Sabtu, 03 September 2016

Kebebasan Berbahasa atau Salah Lafal?

Waktu menjadi murid SD, terasa menyebalkan jika menghadapi hari Senin. Seolah memulai hidup baru berojol dari liang garba ibu, liburan, lalu harus menghadapi hal yang serius bukan main. Biasa, ritual hari Senin! Upacara bendera! Amanat pembina upacara! Disiplin. Terus diputar berlang-ulang oleh kepala sekolah atau dewan guru. Kadang dengan bahasa berbeda, tapi dengan isi yang persis sama.

Aku jelas tak bisa mengelak dari putaran itu.

Suatu Senin, hujan deras. Saking derasnya, upacara bendera tidak dilakukan. Wali kelasku, yang memang tinggal di lain desa, tidak datang. Saat itulah kami berkerumun ngobrolin film (dengan lafal pilem) Jaka Gledek yang ditonton di layar tancap malam Minggu.

Firman, salah seorang temanku memperagakan gerakan-gerakan silat Jaka Gledek ketika merubuhkan musuh-musuhnya. Gerakan-gerakannya gesit. Tak heran karena dia murid silat Mang Juhana, ahli silat di kampungku. Memang waktu itu kami sering belajar silat aliran Cikalong sehingga gerakan dalam film silat mudah ditiru oleh teman-teman.

Tapi satu hal yang unik, pemeran Jaka Gledek, George Rudy, dilafalkan Gege Rudi oleh teman-teman. Salah Lafal? Teman-temanku tidak ada yang bernama George karena orang tua kami (pasti) tak sempat memikirkannya. Jangankan dijadikan nama, dilafalkan pun sulit. Tetapi karena George adalah Jaka Gledek, mau tak mau kami berusaha melafalkannya. Sebisa kami. Tapi bagaimana?
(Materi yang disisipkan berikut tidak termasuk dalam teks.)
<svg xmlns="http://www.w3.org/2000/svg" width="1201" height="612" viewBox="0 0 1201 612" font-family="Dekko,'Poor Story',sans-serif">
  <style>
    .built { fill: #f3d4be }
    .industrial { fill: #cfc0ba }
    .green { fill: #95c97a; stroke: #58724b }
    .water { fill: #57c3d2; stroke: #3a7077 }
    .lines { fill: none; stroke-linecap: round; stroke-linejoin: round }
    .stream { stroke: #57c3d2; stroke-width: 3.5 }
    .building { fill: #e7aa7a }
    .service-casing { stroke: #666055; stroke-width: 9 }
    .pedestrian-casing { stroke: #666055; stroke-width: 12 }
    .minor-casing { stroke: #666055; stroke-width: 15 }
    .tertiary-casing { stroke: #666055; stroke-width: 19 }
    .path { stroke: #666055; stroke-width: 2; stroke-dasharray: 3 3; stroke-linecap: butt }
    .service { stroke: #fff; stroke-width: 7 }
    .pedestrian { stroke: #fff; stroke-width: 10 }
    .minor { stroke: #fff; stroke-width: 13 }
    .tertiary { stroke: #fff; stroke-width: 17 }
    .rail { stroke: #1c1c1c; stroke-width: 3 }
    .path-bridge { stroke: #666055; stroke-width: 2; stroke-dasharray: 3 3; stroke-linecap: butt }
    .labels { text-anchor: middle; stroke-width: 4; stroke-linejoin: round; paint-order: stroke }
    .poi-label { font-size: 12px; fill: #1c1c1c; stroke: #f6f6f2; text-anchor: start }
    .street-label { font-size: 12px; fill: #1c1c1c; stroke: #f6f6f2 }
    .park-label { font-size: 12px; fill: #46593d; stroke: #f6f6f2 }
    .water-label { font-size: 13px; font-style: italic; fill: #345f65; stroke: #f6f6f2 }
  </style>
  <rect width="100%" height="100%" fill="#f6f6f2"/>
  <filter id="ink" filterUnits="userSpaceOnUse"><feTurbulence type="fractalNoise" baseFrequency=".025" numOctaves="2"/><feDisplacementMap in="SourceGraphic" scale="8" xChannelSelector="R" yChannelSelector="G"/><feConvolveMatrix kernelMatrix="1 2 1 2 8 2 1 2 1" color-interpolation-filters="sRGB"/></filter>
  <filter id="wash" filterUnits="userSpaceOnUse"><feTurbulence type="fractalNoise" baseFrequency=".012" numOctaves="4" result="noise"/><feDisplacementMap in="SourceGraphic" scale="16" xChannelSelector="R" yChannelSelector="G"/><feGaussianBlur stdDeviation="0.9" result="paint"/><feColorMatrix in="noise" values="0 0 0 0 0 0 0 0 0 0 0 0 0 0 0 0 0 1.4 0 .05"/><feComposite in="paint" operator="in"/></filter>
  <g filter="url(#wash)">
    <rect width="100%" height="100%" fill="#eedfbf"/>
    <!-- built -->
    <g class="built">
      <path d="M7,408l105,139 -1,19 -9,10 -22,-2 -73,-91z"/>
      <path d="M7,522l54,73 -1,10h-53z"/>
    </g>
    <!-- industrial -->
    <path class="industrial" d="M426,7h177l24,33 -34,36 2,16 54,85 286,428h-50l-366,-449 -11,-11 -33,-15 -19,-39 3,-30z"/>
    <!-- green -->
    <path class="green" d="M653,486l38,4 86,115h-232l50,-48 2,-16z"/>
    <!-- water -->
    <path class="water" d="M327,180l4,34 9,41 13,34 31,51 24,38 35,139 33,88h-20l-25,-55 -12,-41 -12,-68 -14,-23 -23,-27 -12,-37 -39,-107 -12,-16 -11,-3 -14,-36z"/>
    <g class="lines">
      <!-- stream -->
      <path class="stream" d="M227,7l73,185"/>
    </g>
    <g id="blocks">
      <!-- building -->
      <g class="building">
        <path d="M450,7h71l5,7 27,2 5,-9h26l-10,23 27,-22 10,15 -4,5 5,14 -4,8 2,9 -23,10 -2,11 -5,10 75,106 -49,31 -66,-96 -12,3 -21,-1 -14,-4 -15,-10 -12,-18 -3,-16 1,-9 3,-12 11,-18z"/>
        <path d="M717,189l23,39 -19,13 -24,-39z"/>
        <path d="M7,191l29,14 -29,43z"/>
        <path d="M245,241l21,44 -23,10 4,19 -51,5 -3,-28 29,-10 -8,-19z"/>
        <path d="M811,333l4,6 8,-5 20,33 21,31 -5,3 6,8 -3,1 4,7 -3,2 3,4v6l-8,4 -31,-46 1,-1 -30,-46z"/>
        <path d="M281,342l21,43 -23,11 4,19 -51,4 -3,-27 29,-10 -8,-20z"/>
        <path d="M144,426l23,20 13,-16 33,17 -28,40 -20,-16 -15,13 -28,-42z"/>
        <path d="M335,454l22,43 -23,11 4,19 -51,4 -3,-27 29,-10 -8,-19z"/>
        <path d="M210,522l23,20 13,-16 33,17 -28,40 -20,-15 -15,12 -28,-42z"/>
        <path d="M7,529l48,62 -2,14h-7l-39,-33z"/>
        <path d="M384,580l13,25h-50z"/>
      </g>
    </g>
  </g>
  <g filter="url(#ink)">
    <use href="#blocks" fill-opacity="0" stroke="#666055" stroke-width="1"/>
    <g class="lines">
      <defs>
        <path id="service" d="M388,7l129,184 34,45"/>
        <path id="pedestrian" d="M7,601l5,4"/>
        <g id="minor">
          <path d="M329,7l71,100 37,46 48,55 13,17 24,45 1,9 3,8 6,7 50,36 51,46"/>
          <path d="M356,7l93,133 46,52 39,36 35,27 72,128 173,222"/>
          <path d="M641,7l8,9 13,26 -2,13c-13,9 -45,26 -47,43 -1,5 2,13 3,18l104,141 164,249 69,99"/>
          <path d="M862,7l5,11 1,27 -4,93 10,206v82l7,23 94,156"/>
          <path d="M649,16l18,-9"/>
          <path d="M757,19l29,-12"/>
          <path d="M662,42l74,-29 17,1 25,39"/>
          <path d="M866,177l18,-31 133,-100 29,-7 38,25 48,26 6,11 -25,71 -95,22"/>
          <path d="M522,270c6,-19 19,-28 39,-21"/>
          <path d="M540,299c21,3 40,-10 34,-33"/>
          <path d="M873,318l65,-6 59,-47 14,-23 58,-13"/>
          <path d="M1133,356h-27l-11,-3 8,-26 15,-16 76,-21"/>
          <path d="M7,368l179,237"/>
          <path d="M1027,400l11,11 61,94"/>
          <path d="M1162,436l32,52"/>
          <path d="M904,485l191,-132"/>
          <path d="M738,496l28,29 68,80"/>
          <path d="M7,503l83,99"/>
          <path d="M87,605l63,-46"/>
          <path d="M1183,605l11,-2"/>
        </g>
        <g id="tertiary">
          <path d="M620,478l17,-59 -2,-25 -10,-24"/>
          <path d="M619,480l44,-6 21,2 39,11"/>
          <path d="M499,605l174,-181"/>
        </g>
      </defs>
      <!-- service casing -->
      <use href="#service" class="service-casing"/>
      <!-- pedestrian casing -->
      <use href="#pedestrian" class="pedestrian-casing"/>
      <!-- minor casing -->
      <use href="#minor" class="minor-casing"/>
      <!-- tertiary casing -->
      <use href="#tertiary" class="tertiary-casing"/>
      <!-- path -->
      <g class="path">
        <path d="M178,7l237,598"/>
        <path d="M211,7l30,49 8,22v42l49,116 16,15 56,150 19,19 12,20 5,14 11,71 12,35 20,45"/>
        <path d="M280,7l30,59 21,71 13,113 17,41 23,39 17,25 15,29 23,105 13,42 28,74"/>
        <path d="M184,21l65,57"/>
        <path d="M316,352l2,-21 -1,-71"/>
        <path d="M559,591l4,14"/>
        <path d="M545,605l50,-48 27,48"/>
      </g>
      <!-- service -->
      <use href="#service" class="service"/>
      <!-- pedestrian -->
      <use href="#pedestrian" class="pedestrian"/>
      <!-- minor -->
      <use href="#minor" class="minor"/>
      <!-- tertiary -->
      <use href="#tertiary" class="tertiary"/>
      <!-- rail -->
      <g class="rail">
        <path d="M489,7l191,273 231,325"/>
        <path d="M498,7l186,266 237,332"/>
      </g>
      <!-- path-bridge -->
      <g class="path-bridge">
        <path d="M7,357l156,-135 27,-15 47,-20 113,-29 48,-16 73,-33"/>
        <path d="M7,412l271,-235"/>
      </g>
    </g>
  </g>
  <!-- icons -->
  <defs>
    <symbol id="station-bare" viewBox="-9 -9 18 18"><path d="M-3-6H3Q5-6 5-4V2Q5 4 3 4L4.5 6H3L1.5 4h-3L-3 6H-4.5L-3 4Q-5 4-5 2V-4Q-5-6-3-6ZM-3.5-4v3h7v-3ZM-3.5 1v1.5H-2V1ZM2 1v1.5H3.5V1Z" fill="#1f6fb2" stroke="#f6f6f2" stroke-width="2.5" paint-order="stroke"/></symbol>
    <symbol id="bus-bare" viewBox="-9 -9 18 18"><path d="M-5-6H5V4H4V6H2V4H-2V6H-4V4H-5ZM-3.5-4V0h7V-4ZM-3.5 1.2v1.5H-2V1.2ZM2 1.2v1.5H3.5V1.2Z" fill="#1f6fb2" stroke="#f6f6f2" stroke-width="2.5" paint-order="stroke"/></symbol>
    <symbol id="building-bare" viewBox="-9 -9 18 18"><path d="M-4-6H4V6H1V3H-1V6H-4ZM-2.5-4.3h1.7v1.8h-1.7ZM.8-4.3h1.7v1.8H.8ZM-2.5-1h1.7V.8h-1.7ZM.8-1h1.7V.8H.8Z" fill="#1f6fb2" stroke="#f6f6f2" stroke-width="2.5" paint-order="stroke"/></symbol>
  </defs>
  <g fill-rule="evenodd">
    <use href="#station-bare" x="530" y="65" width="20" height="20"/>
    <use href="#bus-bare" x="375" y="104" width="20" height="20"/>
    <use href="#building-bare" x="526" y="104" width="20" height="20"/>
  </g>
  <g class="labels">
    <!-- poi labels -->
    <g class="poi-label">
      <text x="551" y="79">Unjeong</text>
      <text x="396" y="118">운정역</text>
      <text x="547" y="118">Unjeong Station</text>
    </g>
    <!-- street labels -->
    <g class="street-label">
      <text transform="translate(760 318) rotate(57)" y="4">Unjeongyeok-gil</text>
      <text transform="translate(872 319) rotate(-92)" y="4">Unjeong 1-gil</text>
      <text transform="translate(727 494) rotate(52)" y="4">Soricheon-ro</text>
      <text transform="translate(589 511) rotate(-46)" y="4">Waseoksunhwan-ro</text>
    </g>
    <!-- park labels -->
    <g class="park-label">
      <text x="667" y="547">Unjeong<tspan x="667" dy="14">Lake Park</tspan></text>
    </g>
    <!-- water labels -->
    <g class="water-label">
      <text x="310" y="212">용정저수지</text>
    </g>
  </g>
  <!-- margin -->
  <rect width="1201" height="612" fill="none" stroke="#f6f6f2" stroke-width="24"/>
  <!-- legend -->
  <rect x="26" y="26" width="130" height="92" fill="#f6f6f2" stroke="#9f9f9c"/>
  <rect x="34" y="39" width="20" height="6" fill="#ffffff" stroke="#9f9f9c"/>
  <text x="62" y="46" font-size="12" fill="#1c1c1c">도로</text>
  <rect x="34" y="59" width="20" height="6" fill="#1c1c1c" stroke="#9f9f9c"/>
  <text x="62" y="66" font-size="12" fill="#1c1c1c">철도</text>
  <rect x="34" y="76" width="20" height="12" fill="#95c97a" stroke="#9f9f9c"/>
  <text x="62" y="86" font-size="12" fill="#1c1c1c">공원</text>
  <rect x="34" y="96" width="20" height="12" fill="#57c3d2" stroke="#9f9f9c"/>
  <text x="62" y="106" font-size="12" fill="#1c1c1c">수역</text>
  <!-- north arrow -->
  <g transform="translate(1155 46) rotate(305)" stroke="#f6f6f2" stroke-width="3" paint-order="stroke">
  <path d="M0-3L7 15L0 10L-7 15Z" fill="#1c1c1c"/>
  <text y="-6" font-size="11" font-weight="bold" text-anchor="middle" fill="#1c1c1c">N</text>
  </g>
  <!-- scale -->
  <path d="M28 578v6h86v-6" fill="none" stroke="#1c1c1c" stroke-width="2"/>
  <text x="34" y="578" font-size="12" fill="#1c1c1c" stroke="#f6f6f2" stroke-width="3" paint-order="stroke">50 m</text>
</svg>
Akhirnya, kami sepakat kata "George" dilapalkan "Gege".

Hal serupa terjadi pada orang tua-orang tua kami. Mereka melafal “traktor” jadi “laktor”, “presiden” jadi “persiden”, “kalkulasi” jadi “kolasi”, dll. Mereka gunakan lafal itu dalam obrolan sehari-hari ketika di warung kopi atau di forum pertemuan warga.

Ketika di SLTP, aku ceritakan pelafalan orang-orang di kampungku kepada guru bahasa Indonesia. Dia menjawab: “Salah lafal!” Kemudian dia menunjukkan kata asal dan cara melafalnya. Aku tercengang. Hampir tidak bisa menerima keterangannya karena terbiasa dengan lidah kami. Tapi mau tak mau aku menerima karena pak guru lebih terpelajar di antara kami.

Lidah Kita Memang Berbeda

Jika membuka kamus atau Ensiklopedi Sunda, susah ditemukan huruf “F”. Tak heran, jika semua huruf “F” yang mampir di lidah orang Sunda menjadi “P”. Dalam kasus lain, orang Jawa sering melafal akhiran “kan” dengan “ken’’ (semoga ingat Soeharto!). Orang Batak susah melapal “er” dalam bunyi komput”er”. Orang Barat juga tak jauh berbeda. Ibnu Rusyd dilafal dan ditulis Averroes, Ibnu Sina jadi Avicena. Mereka melokalkan nama-nama yang berasal dari luar bahasanya.

Tapi sayang, waktu itu, guru bahasa Indonesia tidak memberi contoh lidah orang Barat yang sama juga melafalkan kata dari bahasa lain tidak sesuai dengan aslinya.